In September 2018, the Company purchased a second drug candidate, Renazorb RZB 012 (“Renazorb”) and its trademark, RENALAN, and various patents from Spectrum Pharmaceuticals, Inc. (“Spectrum”) (Note 3). Renazorb is being developed for the treatment of hyperphosphatemia in patients with Chronic Kidney Disease (“CKD”).


The Company continues to evaluate the licensing of additional technologies and drugs, targeting orphan diseases and other renal, liver and other metabolic diseases affecting fibrosis and inflammation.




The Company is subject to risks and uncertainties common to early-stage companies in the biotechnology industry including, but not limited to, development by competitors of new technological innovations, protection of proprietary technology, dependence on key personnel, compliance with governmental regulations and the need to obtain additional financing to fund operations. The Company’s product candidates currently under development will require significant additional research and development efforts prior to commercialization. Future revenue streams may consist of collaboration or licensing revenue as well as product sales. The Company has generated approximately $1.0 million in licensing revenue through December 31, 2022.


The Company has incurred operating losses and negative cash flows from operations since inception and expects to continue to incur negative cash flows from operations in the future. As the Company increases its research and development activities, the operating losses are expected to increase. The Company has historically relied on private equity offerings, debt financings and loans from a stockholder to fund its operations. As of December 31, 2021 and 2022, the Company had an accumulated deficit of $15.9 million and $34.0 million, respectively.


As a result of its initial public offering (“IPO”), on July 13, 2021 the Company began trading on the Nasdaq Capital Market under the symbol “UNCY”, and on July 15, 2021 received approximately $22.3 million in net proceeds after deducting the underwriting discounts, commissions and other offering expenses. The Company has used the net proceeds from the IPO to complete pre-clinical and clinical studies, prepare regulatory filings for the FDA, and for general and corporate purposes, including hiring additional management and conducting market research and other commercial planning.

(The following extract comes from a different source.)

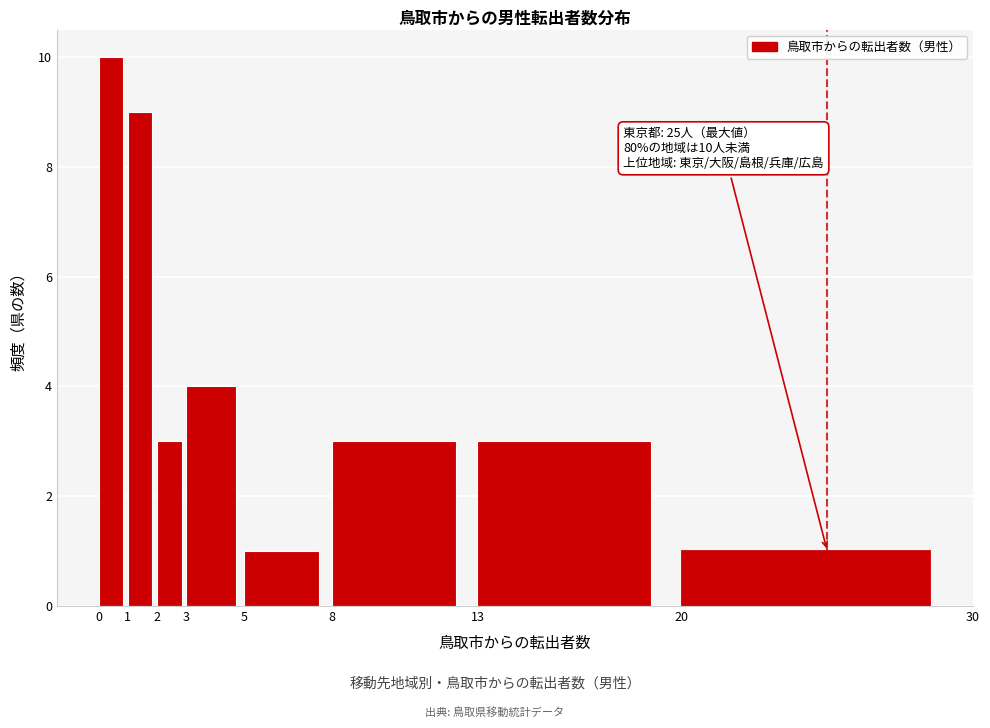

Over which range of the x-axis is the bar tallest?

0 to 1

On March 6, 2023, the Company announced it has signed a securities purchase agreement with certain healthcare-focused institutional investors that will provide up to $130.0 million in gross proceeds through a private placement and that includes initial upfront funding of $30.0 million.

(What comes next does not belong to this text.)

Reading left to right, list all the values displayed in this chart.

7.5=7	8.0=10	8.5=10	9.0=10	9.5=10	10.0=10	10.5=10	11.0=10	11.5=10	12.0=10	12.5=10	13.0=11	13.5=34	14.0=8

The Company expects to continue incurring losses in the future and will be required to raise additional capital in the future to complete its planned clinical trials, pursue product development initiatives and penetrate markets for the sale of its products. Management believes that the Company will continue to have access to capital resources through possible equity offerings, debt financings, corporate collaborations or other means. From January 2021 through May 2021, the Company received an aggregate of $1.1 million upon the issuance of convertible notes. These funds were used primarily to settle outstanding accounts payable as well as to make payments on the loan outstanding from the chief executive officer and principal stockholder. In 2021, the Company received approximately $22.3 million in net proceeds from its IPO, and in March 2023 the Company received approximately $28.1 million in net proceeds from a private placement financing. There can be no assurance that the Company will be able to obtain additional financing on terms acceptable to the Company, on a timely basis or at all. If the Company is unable to secure additional capital, it may be required to curtail any clinical trials and development of new or existing products and take additional measures to reduce expenses in order to conserve its cash in amounts sufficient to sustain operations and meet its obligations. Based on the Company’s current level of expenditures, and after receiving the proceeds from the private placement in March 2023, the Company believes that it has sufficient resources such that there is not substantial doubt about the ability to continue operations for at least one year after the date that these financial statements are available to be issued.